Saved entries
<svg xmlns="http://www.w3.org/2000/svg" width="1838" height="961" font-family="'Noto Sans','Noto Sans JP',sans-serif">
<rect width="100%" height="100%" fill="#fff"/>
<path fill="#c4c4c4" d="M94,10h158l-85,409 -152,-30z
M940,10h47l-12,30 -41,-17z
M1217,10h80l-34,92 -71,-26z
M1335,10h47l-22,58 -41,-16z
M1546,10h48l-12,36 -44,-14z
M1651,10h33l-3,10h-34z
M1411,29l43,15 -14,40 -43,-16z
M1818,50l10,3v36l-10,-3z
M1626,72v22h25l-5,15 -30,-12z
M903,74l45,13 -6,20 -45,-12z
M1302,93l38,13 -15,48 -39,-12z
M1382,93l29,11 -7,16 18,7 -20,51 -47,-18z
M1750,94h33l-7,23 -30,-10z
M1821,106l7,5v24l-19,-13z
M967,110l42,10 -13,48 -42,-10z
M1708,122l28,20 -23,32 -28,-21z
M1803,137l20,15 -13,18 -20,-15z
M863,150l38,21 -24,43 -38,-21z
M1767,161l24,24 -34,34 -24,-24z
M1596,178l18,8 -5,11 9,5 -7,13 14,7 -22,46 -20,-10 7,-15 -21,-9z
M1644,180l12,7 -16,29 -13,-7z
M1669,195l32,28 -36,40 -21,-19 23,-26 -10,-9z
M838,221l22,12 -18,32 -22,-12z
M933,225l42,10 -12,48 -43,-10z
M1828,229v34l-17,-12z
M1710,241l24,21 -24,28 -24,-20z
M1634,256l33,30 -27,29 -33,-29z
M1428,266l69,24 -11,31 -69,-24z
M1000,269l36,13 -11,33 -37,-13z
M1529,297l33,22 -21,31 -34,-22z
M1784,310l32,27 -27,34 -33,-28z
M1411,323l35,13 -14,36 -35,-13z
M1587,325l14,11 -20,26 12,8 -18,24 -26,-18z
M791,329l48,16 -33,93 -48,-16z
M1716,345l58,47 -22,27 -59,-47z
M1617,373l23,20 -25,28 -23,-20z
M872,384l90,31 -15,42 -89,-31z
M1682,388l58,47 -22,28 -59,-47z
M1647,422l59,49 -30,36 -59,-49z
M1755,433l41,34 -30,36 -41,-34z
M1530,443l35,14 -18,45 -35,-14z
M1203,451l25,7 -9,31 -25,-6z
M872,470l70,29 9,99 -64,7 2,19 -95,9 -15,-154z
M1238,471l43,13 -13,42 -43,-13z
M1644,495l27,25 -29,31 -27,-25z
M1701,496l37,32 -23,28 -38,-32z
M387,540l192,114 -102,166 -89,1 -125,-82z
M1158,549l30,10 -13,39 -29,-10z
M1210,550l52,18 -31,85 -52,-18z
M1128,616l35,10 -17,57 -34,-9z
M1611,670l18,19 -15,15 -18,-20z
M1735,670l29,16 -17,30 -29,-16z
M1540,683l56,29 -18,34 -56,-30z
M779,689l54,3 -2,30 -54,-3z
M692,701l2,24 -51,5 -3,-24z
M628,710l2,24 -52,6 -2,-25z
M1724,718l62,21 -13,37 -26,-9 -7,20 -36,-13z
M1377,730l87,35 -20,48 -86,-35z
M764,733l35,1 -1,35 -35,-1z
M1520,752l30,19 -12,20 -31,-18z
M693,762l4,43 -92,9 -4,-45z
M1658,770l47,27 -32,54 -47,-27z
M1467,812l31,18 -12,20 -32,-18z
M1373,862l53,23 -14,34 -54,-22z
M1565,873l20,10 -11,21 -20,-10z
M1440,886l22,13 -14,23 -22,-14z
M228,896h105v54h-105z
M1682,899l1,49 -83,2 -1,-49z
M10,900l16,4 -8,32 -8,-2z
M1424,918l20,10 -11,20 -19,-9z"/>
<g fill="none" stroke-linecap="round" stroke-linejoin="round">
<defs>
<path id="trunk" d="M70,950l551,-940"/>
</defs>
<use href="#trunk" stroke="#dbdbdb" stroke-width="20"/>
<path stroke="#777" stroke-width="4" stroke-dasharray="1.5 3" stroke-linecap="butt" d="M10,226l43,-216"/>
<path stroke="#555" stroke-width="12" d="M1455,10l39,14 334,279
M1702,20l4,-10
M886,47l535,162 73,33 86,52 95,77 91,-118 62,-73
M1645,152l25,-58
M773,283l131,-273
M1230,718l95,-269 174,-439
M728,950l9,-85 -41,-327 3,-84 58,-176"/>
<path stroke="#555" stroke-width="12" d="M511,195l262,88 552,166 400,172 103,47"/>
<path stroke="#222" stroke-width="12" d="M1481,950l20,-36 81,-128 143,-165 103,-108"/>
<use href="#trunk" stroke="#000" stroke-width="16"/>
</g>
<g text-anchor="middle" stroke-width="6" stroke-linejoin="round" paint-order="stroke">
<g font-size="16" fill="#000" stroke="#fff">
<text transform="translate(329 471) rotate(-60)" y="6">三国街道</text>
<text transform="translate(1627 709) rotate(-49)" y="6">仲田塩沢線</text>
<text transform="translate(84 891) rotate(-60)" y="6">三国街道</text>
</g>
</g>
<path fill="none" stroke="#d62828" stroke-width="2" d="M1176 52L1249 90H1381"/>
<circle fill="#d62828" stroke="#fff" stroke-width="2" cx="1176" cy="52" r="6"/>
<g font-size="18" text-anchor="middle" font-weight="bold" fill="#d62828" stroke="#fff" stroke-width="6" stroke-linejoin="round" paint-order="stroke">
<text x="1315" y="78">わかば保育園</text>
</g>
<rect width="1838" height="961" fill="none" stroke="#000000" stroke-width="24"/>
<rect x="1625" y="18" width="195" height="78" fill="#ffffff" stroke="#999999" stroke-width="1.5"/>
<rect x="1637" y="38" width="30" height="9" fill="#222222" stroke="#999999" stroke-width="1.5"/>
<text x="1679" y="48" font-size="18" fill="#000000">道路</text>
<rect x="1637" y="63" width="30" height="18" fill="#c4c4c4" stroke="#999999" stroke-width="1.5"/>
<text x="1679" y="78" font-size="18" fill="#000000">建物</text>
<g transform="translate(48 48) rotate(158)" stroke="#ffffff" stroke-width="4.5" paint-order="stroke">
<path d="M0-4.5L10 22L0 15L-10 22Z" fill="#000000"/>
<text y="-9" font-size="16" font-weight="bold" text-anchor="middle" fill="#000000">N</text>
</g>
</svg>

◆ **Work to be completed**:
Please copy out each line in the entries that mentions the string "bold".

◆ **Answer to this task**:
<g font-size="18" text-anchor="middle" font-weight="bold" fill="#d62828" stroke="#fff" stroke-width="6" stroke-linejoin="round" paint-order="stroke">
<text y="-9" font-size="16" font-weight="bold" text-anchor="middle" fill="#000000">N</text>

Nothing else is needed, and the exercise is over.